### PROBLEM:
Could you quote every line of the data below, word for word?

★ ★ ★ ★

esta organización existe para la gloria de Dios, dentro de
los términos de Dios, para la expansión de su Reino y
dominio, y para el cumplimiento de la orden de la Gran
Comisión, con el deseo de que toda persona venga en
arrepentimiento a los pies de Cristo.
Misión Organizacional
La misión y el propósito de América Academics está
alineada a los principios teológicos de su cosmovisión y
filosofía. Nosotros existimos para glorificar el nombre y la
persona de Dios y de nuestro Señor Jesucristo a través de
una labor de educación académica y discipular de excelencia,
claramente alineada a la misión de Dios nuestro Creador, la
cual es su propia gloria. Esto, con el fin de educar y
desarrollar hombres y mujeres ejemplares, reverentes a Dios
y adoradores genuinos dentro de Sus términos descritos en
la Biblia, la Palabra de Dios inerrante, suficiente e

★ ★ ★ ★

### WRITTEN SOLUTION:
esta organización existe para la gloria de Dios, dentro de
los términos de Dios, para la expansión de su Reino y
dominio, y para el cumplimiento de la orden de la Gran
Comisión, con el deseo de que toda persona venga en
arrepentimiento a los pies de Cristo.
Misión Organizacional
La misión y el propósito de América Academics está
alineada a los principios teológicos de su cosmovisión y
filosofía. Nosotros existimos para glorificar el nombre y la
persona de Dios y de nuestro Señor Jesucristo a través de
una labor de educación académica y discipular de excelencia,
claramente alineada a la misión de Dios nuestro Creador, la
cual es su propia gloria. Esto, con el fin de educar y
desarrollar hombres y mujeres ejemplares, reverentes a Dios
y adoradores genuinos dentro de Sus términos descritos en
la Biblia, la Palabra de Dios inerrante, suficiente e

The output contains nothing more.